[GIVEN RECORDS — start]

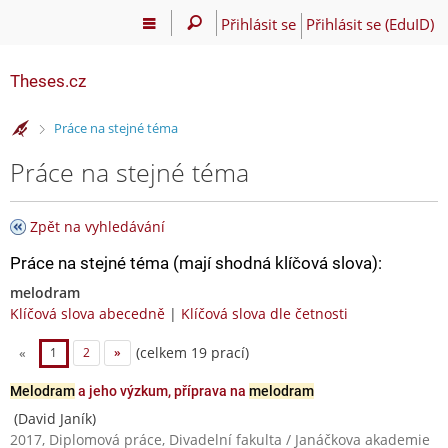
Přihlásit se
Přihlásit se (EduID)
Theses.cz
>
Práce na stejné téma
Práce na stejné téma
Zpět na vyhledávání
Práce na stejné téma (mají shodná klíčová slova):
melodram
Klíčová slova abecedně
|
Klíčová slova dle četnosti
(celkem 19 prací)
«
1
2
»
Melodram
a jeho výzkum, příprava na
melodram
(David Janík)
2017, Diplomová práce, Divadelní fakulta / Janáčkova akademie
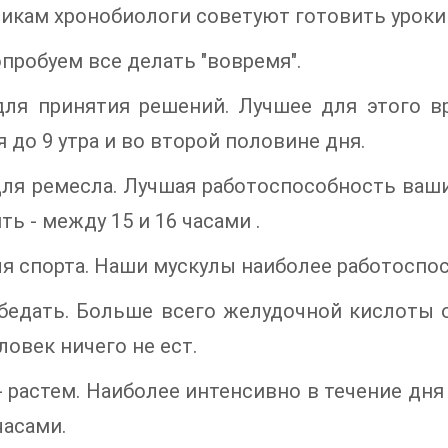
кам хронобиологи советуют готовить уроки с 
опробуем все делать "вовремя".
для принятия решений. Лучшее для этого в
 до 9 утра и во второй половине дня.
ля ремесла. Лучшая работоспособность ваши
ть - между 15 и 16 часами .
я спорта. Наши мускулы наиболее работоспос
бедать. Больше всего желудочной кислоты о
ловек ничего не ест.
 растем. Наиболее интенсивно в течение дня 
часами.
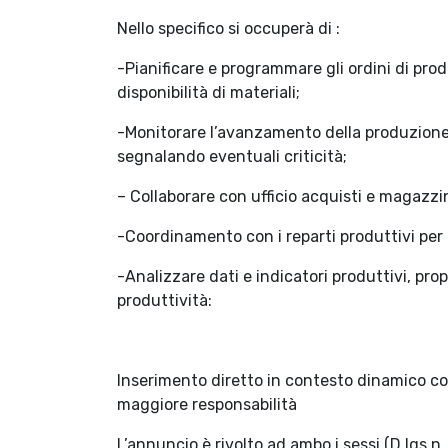
Nello specifico si occuperà di :
-Pianificare e programmare gli ordini di produ
disponibilità di materiali;
-Monitorare l’avanzamento della produzione, 
segnalando eventuali criticità;
– Collaborare con ufficio acquisti e magazzi
-Coordinamento con i reparti produttivi per 
-Analizzare dati e indicatori produttivi, pro
produttività:
Inserimento diretto in contesto dinamico con 
maggiore responsabilità
L’annuncio è rivolto ad ambo i sessi (D.lgs n.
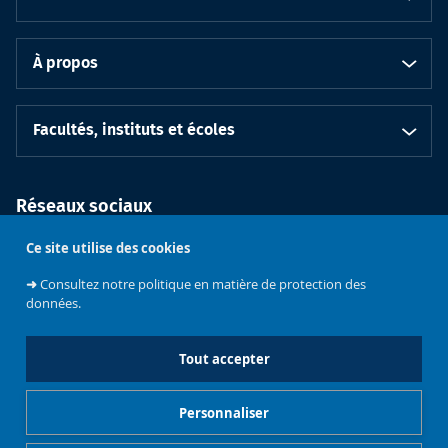
À propos
Facultés, instituts et écoles
Réseaux sociaux
Ce site utilise des cookies
➜
Consultez notre politique en matière de protection des
données.
Tout accepter
Soutenez
l'Université
Bruxelles
Contacts
Emploi
Personnaliser
Mentions légales
Gestionnaire de cookies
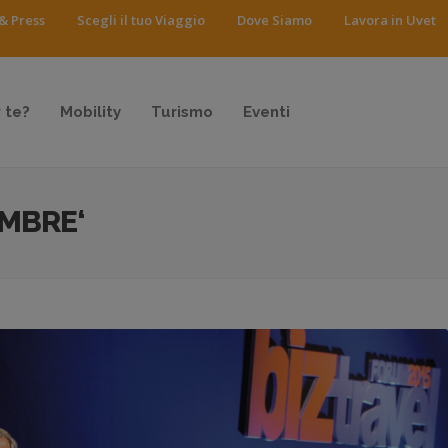
& Press
Scegli il tuo Viaggio
Dove Siamo
Lavora in Uvet
 te?
Mobility
Turismo
Eventi
EMBRE‘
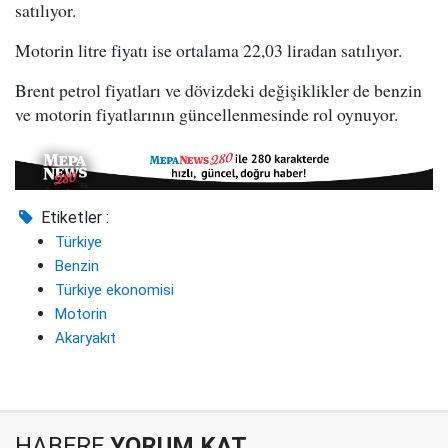
satılıyor.
Motorin litre fiyatı ise ortalama 22,03 liradan satılıyor.
Brent petrol fiyatları ve dövizdeki değişiklikler de benzin
ve motorin fiyatlarının güncellenmesinde rol oynuyor.
Etiketler :
Türkiye
Benzin
Türkiye ekonomisi
Motorin
Akaryakıt
HABERE
YORUM KAT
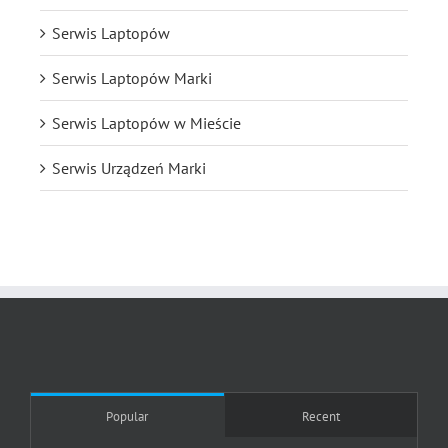
Serwis Laptopów
Serwis Laptopów Marki
Serwis Laptopów w Mieście
Serwis Urządzeń Marki
Popular
Recent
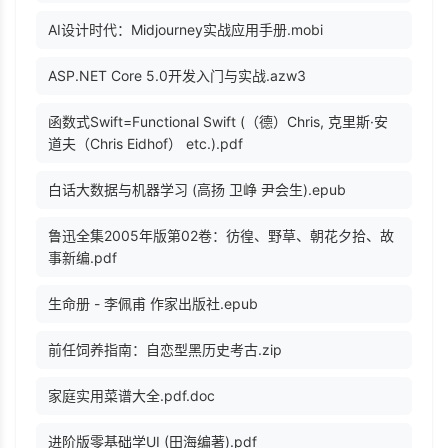
AI设计时代：Midjourney实战应用手册.mobi
ASP.NET Core 5.0开发入门与实战.azw3
函数式Swift=Functional Swift (（德）Chris, 克里斯·安
道夫（Chris Eidhof） etc.).pdf
白话大数据与机器学习 (高扬 卫峥 尹会生).epub
鲁迅全集2005年版第02卷：彷徨、野草、朝花夕拾、故
事新编.pdf
生命册 - 李佩甫 作家出版社.epub
前任饲养指南：自恋型黑历史考古.zip
家庭实用菜谱大全.pdf.doc
进阶版零基础学UI (田海编著).pdf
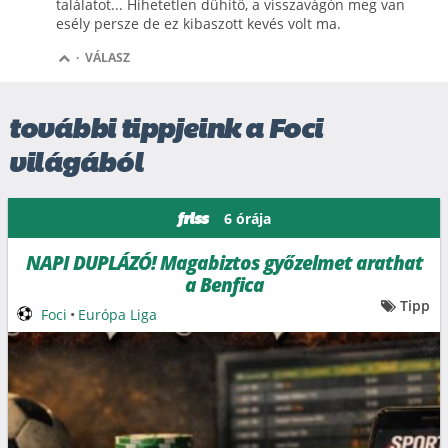
találatot... Hihetetlen dühítő, a visszavágón meg van
esély persze de ez kibaszott kevés volt ma.
·
VÁLASZ
további tippjeink a Foci
világából
6 órája
friss
NAPI DUPLÁZÓ! Magabiztos győzelmet arathat
a Benfica
Tipp
Foci
•
Európa Liga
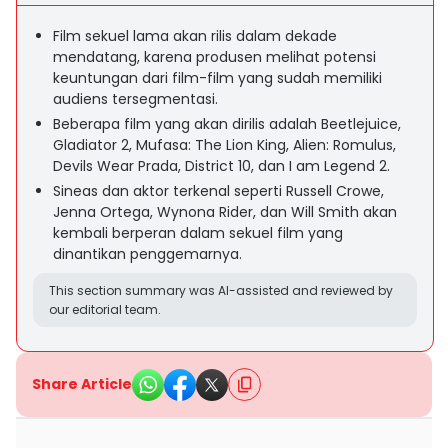
Film sekuel lama akan rilis dalam dekade
mendatang, karena produsen melihat potensi
keuntungan dari film-film yang sudah memiliki
audiens tersegmentasi.
Beberapa film yang akan dirilis adalah Beetlejuice,
Gladiator 2, Mufasa: The Lion King, Alien: Romulus,
Devils Wear Prada, District 10, dan I am Legend 2.
Sineas dan aktor terkenal seperti Russell Crowe,
Jenna Ortega, Wynona Rider, dan Will Smith akan
kembali berperan dalam sekuel film yang
dinantikan penggemarnya.
This section summary was AI-assisted and reviewed by
our editorial team.
Share Article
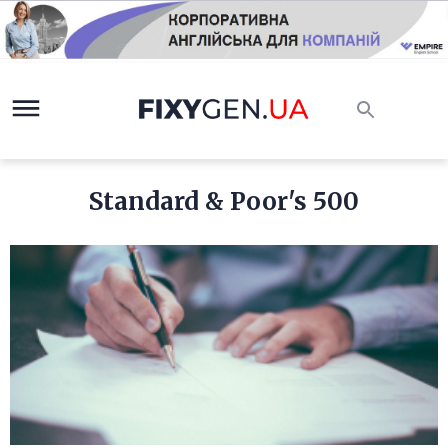
Standard & Poor's 500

[GIVEN RECORDS — finish]

§ **PROMPT**
Copy out each line in the records that contains the string "epub".

§ **ANSWER TO THIS PROBLEM**
白话大数据与机器学习 (高扬 卫峥 尹会生).epub
生命册 - 李佩甫 作家出版社.epub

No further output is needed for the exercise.